All of the data that follows is to be printed exactly, without pictures.

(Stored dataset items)
:::
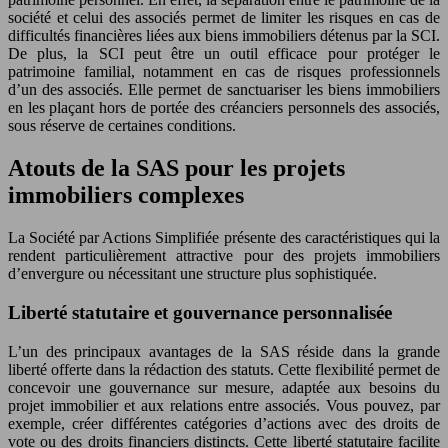
société et celui des associés permet de limiter les risques en cas de
difficultés financières liées aux biens immobiliers détenus par la SCI.
De plus, la SCI peut être un outil efficace pour protéger le
patrimoine familial, notamment en cas de risques professionnels
d’un des associés. Elle permet de sanctuariser les biens immobiliers
en les plaçant hors de portée des créanciers personnels des associés,
sous réserve de certaines conditions.
Atouts de la SAS pour les projets
immobiliers complexes
La Société par Actions Simplifiée présente des caractéristiques qui la
rendent particulièrement attractive pour des projets immobiliers
d’envergure ou nécessitant une structure plus sophistiquée.
Liberté statutaire et gouvernance personnalisée
L’un des principaux avantages de la SAS réside dans la grande
liberté offerte dans la rédaction des statuts. Cette flexibilité permet de
concevoir une gouvernance sur mesure, adaptée aux besoins du
projet immobilier et aux relations entre associés. Vous pouvez, par
exemple, créer différentes catégories d’actions avec des droits de
vote ou des droits financiers distincts. Cette liberté statutaire facilite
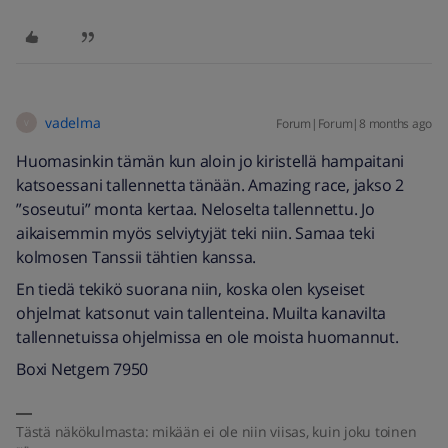
vadelma
Forum|Forum|8 months ago
V
Huomasinkin tämän kun aloin jo kiristellä hampaitani
katsoessani tallennetta tänään. Amazing race, jakso 2
”soseutui” monta kertaa. Neloselta tallennettu. Jo
aikaisemmin myös selviytyjät teki niin. Samaa teki
kolmosen Tanssii tähtien kanssa.
En tiedä tekikö suorana niin, koska olen kyseiset
ohjelmat katsonut vain tallenteina. Muilta kanavilta
tallennetuissa ohjelmissa en ole moista huomannut.
Boxi Netgem 7950
Tästä näkökulmasta: mikään ei ole niin viisas, kuin joku toinen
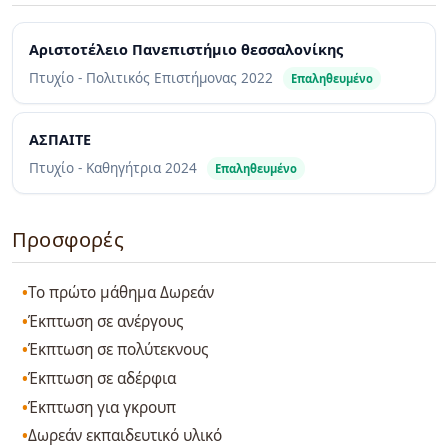
Αριστοτέλειο Πανεπιστήμιο θεσσαλονίκης
Πτυχίο - Πολιτικός Επιστήμονας
2022
Επαληθευμένο
ΑΣΠΑΙΤΕ
Πτυχίο - Καθηγήτρια
2024
Επαληθευμένο
Προσφορές
Το πρώτο μάθημα Δωρεάν
Έκπτωση σε ανέργους
Έκπτωση σε πολύτεκνους
Έκπτωση σε αδέρφια
Έκπτωση για γκρουπ
Δωρεάν εκπαιδευτικό υλικό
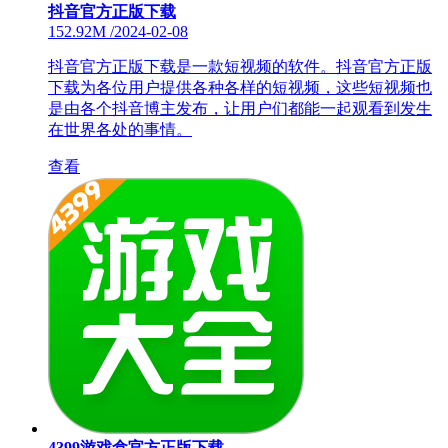
抖音官方正版下载
152.92M
/
2024-02-08
抖音官方正版下载是一款短视频的软件。抖音官方正版
下载为各位用户提供各种各样的短视频，这些短视频也
是由各个抖音博主发布，让用户们都能一起观看到发生
在世界各处的事情。
查看
4399游戏盒官方正版下载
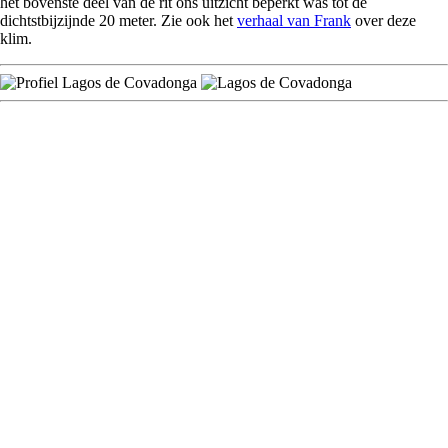
het bovenste deel van de rit ons uitzicht beperkt was tot de
dichtstbijzijnde 20 meter. Zie ook het
verhaal van Frank
over deze
klim.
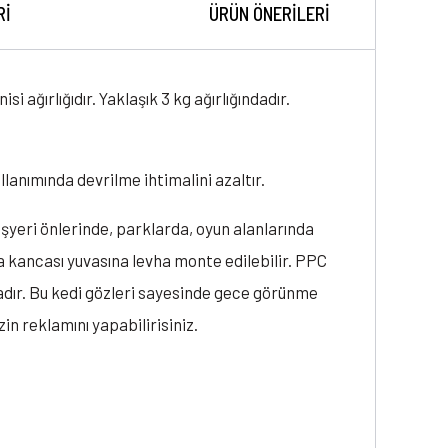
RI
ÜRÜN ÖNERILERI
 ağırlığıdır. Yaklaşık 3 kg ağırlığındadır.
ullanımında devrilme ihtimalini azaltır.
işyeri önlerinde, parklarda, oyun alanlarında
ıma kancası yuvasına levha monte edilebilir. PPC
adır. Bu kedi gözleri sayesinde gece görünme
zin reklamını yapabilirisiniz.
:::
**Result for this task:**
société et celui des associés permet de limiter les risques en cas de
difficultés financières liées aux biens immobiliers détenus par la SCI.
De plus, la SCI peut être un outil efficace pour protéger le
patrimoine familial, notamment en cas de risques professionnels
d’un des associés. Elle permet de sanctuariser les biens immobiliers
en les plaçant hors de portée des créanciers personnels des associés,
sous réserve de certaines conditions.
Atouts de la SAS pour les projets
immobiliers complexes
La Société par Actions Simplifiée présente des caractéristiques qui la
rendent particulièrement attractive pour des projets immobiliers
d’envergure ou nécessitant une structure plus sophistiquée.
Liberté statutaire et gouvernance personnalisée
L’un des principaux avantages de la SAS réside dans la grande
liberté offerte dans la rédaction des statuts. Cette flexibilité permet de
concevoir une gouvernance sur mesure, adaptée aux besoins du
projet immobilier et aux relations entre associés. Vous pouvez, par
exemple, créer différentes catégories d’actions avec des droits de
vote ou des droits financiers distincts. Cette liberté statutaire facilite
vadelma
Forum|Forum|8 months ago
V
Huomasinkin tämän kun aloin jo kiristellä hampaitani
katsoessani tallennetta tänään. Amazing race, jakso 2
”soseutui” monta kertaa. Neloselta tallennettu. Jo
aikaisemmin myös selviytyjät teki niin. Samaa teki
kolmosen Tanssii tähtien kanssa.
En tiedä tekikö suorana niin, koska olen kyseiset
ohjelmat katsonut vain tallenteina. Muilta kanavilta
tallennetuissa ohjelmissa en ole moista huomannut.
Boxi Netgem 7950
Tästä näkökulmasta: mikään ei ole niin viisas, kuin joku toinen
Αριστοτέλειο Πανεπιστήμιο θεσσαλονίκης
Πτυχίο - Πολιτικός Επιστήμονας
2022
Επαληθευμένο
ΑΣΠΑΙΤΕ
Πτυχίο - Καθηγήτρια
2024
Επαληθευμένο
Προσφορές
Το πρώτο μάθημα Δωρεάν
Έκπτωση σε ανέργους
Έκπτωση σε πολύτεκνους
Έκπτωση σε αδέρφια
Έκπτωση για γκρουπ
Δωρεάν εκπαιδευτικό υλικό
抖音官方正版下载
152.92M
/
2024-02-08
抖音官方正版下载是一款短视频的软件。抖音官方正版
下载为各位用户提供各种各样的短视频，这些短视频也
是由各个抖音博主发布，让用户们都能一起观看到发生
在世界各处的事情。
查看
4399游戏盒官方正版下载
het bovenste deel van de rit ons uitzicht beperkt was tot de
dichtstbijzijnde 20 meter. Zie ook het
verhaal van Frank
over deze
klim.
RI
ÜRÜN ÖNERILERI
 ağırlığıdır. Yaklaşık 3 kg ağırlığındadır.
ullanımında devrilme ihtimalini azaltır.
işyeri önlerinde, parklarda, oyun alanlarında
ıma kancası yuvasına levha monte edilebilir. PPC
adır. Bu kedi gözleri sayesinde gece görünme
zin reklamını yapabilirisiniz.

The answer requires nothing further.